Corrina: You note that the firing squad "has the unique feature of allowing executioners to absolve themselves from responsibility for the execution," in that "[o]ne of them will fire a blank, and none of them knows who the non-shooter will be." That point reflects how these punishments are traditionally implemented, but it seems noteworthy that this feature could be built into virtually any mode of execution. (Eg, ten people receive distributed remote controls, one of which is a dud.)

More broadly, I wonder if there isn't a connection between this "feature" and the broader issue of public responsibility that you're investigating. The presence of multiple shooters is partly to make sure that the punishment is effective, but it also seems to be a step toward eliminating the responsibility of the executioner. The presence of a blank adds yet another level of exculpation, in that each executioner can perhaps tell himself that he didn't inflict any harm at all. Perhaps this added step is defensible so as to eliminate the risk of reprisal--a bit like having the executioner wear a hood or mask. But it also seems like another version of the general tendency to make executions seem less like "shedding human blood." I wonder if Judge Kozinski does or should oppose these practices.

Posted by: Richard | Jun 18, 2015 12:38:54 AM

In medieval times, one of the privileges of being a noble was the right to be beheaded if sentenced to death. Decapitation was faster and less painful than the methods used on the less lucky. The guillotine itself was designed to make decapitation more reliable and less painful (no need to bribe the executioner to make a clean end of things with only one chop). Any serious discussion of less painful death penalty ought to include decapitation. It may be disfavored today not because it is hard on the victim, but because it is hard on the audience, and perhaps because it got such bad press through overuse during the Terror.

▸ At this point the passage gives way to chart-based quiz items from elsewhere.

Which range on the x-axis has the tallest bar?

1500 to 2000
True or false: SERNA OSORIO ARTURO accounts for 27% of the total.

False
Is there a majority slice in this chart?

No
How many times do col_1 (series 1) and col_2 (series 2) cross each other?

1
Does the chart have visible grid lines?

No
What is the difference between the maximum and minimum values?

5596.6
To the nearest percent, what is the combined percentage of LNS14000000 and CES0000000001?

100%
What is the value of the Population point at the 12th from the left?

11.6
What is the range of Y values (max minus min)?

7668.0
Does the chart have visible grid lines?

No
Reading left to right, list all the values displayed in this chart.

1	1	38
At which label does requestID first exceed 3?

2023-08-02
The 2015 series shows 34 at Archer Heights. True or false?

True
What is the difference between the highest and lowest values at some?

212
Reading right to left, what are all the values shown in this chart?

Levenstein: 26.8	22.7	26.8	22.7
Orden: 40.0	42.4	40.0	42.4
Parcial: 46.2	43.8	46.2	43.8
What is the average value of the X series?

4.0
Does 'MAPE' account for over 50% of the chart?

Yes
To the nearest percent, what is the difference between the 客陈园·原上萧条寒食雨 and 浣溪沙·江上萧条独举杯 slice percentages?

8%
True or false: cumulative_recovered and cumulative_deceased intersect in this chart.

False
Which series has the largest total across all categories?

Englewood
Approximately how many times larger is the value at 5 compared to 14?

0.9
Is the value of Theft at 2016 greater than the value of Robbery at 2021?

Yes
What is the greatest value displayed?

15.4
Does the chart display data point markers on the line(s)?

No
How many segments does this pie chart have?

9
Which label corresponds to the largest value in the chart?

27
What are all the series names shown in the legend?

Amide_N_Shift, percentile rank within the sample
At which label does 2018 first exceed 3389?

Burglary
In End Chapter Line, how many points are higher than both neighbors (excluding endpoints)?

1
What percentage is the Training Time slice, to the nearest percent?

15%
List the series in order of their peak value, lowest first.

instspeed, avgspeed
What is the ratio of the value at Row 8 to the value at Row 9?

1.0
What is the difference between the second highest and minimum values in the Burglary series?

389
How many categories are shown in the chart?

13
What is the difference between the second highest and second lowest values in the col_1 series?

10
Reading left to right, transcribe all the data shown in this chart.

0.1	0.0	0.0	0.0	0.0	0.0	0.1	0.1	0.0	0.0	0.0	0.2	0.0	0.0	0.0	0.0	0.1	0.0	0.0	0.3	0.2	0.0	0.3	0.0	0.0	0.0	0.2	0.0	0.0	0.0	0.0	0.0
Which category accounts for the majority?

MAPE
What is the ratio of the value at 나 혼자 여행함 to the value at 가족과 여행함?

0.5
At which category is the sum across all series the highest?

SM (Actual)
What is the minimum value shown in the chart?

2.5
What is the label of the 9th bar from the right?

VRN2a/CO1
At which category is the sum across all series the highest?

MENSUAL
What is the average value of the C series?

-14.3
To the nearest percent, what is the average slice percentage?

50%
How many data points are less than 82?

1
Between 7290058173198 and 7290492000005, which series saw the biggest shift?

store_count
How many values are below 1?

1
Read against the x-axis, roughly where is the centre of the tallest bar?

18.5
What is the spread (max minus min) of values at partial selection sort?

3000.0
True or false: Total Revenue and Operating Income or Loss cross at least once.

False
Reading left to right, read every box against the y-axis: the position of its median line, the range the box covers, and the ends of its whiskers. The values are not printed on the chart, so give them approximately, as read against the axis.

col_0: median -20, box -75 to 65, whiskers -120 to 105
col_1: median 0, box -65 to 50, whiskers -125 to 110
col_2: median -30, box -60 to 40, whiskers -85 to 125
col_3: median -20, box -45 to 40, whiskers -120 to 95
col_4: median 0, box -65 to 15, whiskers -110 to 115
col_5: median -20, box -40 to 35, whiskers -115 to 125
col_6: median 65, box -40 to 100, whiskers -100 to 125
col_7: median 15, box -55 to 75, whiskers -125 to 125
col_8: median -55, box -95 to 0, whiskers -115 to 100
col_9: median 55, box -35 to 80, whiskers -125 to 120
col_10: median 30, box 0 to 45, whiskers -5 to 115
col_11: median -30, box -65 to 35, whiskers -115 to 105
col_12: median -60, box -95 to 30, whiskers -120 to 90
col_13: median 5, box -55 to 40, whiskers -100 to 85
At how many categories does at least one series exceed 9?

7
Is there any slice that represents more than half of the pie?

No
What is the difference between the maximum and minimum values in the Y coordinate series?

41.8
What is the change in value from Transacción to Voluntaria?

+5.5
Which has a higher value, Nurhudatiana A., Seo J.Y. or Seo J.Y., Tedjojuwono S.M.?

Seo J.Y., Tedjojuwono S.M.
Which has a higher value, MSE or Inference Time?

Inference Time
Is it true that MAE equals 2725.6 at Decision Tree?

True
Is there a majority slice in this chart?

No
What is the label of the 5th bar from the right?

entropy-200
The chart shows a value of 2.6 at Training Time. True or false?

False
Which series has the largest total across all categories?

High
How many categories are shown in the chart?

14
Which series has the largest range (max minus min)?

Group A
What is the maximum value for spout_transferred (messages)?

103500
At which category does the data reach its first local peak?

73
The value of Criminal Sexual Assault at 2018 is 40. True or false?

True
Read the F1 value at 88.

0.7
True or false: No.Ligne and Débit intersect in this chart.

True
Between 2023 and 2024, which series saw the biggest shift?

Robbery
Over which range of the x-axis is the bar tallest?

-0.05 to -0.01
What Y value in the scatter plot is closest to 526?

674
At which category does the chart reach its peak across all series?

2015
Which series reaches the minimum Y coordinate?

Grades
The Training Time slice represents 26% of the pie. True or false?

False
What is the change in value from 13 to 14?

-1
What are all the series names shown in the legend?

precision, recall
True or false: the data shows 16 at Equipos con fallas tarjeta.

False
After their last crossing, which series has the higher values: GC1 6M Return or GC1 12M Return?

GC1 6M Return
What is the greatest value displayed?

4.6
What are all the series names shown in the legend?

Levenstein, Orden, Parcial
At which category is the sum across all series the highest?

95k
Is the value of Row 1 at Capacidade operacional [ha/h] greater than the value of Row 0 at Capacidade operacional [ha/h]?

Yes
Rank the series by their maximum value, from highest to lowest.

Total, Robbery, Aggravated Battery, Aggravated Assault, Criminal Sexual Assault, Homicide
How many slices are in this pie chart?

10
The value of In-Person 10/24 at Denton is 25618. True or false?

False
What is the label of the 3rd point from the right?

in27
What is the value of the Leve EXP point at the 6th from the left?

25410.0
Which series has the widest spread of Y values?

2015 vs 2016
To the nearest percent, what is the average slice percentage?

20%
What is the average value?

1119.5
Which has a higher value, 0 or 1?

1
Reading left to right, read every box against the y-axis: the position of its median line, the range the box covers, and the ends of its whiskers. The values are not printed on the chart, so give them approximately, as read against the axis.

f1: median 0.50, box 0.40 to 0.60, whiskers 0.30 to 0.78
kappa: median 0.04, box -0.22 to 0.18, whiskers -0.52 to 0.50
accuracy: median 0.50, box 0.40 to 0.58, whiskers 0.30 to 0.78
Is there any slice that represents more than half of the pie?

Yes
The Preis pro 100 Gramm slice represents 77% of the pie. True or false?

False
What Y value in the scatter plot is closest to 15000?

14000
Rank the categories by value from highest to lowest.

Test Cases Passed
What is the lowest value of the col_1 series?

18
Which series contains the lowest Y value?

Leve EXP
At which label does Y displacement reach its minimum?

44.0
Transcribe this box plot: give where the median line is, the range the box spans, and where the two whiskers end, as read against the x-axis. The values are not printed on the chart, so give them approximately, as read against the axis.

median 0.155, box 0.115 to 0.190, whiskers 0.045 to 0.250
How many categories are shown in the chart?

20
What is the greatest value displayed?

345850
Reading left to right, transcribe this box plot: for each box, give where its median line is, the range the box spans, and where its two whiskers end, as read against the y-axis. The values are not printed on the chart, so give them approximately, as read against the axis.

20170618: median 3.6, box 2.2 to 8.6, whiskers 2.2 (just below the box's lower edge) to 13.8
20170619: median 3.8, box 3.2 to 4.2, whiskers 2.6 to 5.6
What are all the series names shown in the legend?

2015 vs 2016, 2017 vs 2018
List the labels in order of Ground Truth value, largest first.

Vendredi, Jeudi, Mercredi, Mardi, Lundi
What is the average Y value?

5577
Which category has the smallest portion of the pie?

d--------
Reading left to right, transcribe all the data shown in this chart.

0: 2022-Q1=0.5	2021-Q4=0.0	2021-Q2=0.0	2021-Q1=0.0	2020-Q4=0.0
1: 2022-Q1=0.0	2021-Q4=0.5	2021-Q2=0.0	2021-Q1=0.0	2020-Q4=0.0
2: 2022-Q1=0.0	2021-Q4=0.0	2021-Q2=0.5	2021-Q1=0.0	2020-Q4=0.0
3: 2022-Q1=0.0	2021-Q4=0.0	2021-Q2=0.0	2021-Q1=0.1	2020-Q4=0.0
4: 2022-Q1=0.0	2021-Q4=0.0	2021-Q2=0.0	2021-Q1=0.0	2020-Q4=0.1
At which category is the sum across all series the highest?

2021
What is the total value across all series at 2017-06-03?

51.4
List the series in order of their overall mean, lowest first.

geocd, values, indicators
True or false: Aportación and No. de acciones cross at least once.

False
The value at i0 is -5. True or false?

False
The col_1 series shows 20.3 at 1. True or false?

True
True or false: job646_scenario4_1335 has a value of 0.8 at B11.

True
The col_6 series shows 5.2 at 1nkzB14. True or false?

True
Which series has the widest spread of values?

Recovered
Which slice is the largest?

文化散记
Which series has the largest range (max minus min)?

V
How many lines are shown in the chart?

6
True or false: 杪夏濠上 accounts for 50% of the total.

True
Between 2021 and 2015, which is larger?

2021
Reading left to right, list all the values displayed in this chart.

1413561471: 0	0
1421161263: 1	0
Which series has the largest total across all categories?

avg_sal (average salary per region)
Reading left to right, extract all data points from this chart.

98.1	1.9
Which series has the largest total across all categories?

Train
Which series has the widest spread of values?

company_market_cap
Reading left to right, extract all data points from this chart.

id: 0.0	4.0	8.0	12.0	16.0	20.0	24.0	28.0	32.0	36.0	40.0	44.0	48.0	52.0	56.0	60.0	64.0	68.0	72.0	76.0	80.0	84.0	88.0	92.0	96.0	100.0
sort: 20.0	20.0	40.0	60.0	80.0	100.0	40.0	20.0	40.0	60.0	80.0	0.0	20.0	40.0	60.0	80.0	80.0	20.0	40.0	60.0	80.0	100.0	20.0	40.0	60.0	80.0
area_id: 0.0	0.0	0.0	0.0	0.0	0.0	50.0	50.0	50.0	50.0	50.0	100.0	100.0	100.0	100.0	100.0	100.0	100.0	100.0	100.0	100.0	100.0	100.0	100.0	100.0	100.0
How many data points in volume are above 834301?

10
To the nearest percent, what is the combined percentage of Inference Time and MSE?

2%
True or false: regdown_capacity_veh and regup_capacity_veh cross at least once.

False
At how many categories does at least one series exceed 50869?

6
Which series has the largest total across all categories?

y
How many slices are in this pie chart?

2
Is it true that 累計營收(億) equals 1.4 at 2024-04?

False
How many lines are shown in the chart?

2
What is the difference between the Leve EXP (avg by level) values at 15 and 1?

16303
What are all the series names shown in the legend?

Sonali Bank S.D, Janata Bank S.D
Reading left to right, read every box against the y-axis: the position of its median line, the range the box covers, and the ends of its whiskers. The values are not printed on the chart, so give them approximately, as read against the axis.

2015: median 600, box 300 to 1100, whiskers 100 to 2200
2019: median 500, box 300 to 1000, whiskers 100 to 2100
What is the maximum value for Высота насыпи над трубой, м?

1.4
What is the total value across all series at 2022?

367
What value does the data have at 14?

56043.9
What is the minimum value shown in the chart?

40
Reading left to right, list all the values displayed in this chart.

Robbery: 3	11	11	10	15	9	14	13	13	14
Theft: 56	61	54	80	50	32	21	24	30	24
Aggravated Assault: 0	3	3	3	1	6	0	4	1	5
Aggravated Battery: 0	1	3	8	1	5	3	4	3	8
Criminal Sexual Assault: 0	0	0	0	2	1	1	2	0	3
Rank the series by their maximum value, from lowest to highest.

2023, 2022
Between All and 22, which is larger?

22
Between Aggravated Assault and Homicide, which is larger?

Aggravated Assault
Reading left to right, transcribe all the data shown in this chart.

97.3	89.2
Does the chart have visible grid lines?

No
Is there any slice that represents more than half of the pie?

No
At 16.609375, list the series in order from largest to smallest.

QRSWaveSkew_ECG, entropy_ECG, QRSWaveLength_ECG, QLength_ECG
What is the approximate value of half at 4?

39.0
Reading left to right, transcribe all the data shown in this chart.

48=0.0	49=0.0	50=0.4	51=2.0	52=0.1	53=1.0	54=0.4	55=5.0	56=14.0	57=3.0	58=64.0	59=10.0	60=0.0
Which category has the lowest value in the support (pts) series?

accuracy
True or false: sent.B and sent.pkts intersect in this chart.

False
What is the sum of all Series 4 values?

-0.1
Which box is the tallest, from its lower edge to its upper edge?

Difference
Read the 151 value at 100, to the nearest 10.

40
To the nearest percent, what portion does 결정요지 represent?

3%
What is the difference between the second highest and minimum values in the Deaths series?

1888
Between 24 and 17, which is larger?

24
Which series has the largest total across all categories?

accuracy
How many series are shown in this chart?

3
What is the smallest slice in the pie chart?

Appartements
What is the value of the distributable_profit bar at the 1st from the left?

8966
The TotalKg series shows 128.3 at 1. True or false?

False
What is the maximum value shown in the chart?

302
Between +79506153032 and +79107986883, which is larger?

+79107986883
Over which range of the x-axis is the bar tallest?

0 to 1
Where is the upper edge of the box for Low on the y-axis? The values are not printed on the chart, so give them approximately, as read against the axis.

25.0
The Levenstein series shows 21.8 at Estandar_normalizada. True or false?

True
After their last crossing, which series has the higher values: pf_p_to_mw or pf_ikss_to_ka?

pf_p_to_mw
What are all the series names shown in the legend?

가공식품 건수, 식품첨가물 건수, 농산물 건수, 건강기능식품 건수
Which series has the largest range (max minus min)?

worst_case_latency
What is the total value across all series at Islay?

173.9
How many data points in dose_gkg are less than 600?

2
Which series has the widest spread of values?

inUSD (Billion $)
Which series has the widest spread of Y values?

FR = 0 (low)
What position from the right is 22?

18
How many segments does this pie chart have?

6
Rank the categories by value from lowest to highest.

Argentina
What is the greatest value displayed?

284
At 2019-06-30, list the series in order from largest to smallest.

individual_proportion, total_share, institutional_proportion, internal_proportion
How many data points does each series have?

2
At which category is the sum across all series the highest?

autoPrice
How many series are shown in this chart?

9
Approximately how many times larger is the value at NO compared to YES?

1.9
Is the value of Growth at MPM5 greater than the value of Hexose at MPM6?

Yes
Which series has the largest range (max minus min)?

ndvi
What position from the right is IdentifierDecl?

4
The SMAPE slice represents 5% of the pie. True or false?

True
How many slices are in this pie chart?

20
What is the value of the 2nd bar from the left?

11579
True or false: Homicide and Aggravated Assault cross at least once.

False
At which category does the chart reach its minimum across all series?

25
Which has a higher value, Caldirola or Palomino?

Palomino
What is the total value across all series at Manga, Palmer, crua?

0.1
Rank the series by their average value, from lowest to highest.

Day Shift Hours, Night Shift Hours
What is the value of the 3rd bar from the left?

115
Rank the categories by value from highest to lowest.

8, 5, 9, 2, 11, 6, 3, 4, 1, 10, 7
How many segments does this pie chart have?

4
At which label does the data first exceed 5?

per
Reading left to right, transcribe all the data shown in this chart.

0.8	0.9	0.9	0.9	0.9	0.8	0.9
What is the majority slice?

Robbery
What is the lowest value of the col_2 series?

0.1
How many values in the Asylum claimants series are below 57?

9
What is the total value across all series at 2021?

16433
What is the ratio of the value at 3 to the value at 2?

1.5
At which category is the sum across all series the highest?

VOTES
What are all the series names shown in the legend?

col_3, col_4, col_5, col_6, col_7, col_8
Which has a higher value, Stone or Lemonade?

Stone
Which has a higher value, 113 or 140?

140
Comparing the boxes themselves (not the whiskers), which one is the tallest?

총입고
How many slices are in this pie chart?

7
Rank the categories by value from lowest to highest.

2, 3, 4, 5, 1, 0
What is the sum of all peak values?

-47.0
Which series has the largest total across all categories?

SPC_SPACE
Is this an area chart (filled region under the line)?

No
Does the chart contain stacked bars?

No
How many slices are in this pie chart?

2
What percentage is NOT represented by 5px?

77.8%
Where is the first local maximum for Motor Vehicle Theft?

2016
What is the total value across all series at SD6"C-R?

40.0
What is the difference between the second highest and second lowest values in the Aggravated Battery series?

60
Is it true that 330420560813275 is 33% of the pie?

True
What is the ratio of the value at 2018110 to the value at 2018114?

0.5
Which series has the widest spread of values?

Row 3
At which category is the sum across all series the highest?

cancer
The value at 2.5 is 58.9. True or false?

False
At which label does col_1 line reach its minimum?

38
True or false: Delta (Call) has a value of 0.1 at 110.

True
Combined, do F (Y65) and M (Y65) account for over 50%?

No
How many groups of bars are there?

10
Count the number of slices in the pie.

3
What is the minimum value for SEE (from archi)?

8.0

Posted by: Aaron Caplan | Jun 17, 2015 11:21:43 PM

You dismiss the guillotine quickly, as did Kozinski in that opinion -- he said it "seems inconsistent with our national ethos." But I genuinely wonder which part of our national ethos he's referring to. Surely it's not a squeamishness about violence -- Americans adore violence. So what is it really? Our desire to be removed from the consequences of the violence that *we* -- i.e., those of us in power, who believe we are doing good in the world -- inflict on others? Is it simply another version of wanting to see our hamburger meat only after it's ground and shrink-wrapped? This is a serious question. Obviously we're not going to institute the guillotine, but just as obviously, as Kozinski says, it's the most foolproof method out there. I think it's worth exploring more deeply why you (and he, and surely many many others) dismiss it out of hand.

Posted by: Jesse | Jun 17, 2015 11:00:48 PM

I don't follow the death penalty closely, but I would speculate that the answer is a mostly combination of three factors: 1) The number of people actually executed is fairly small, making it harder to gather a political coalition to enact changes; 2) Some people who support the death penalty probably don't care what the method of execution is, so they're not all that interested in changing the method of execution, and 3) Among those who support the death penalty, there is probably a cynical sense that whatever is the current method of execution will be deemed a cruel and painful failed experiment, so you may as well stick to the one you have rather than switch to another method that will just be another target. Of course, whether any of these arguments are justified or appropriate is another matter entirely. But I would guess that these are among the reasons.

Posted by: Orin Kerr | Jun 17, 2015 10:48:24 PM

The comments to this entry are closed.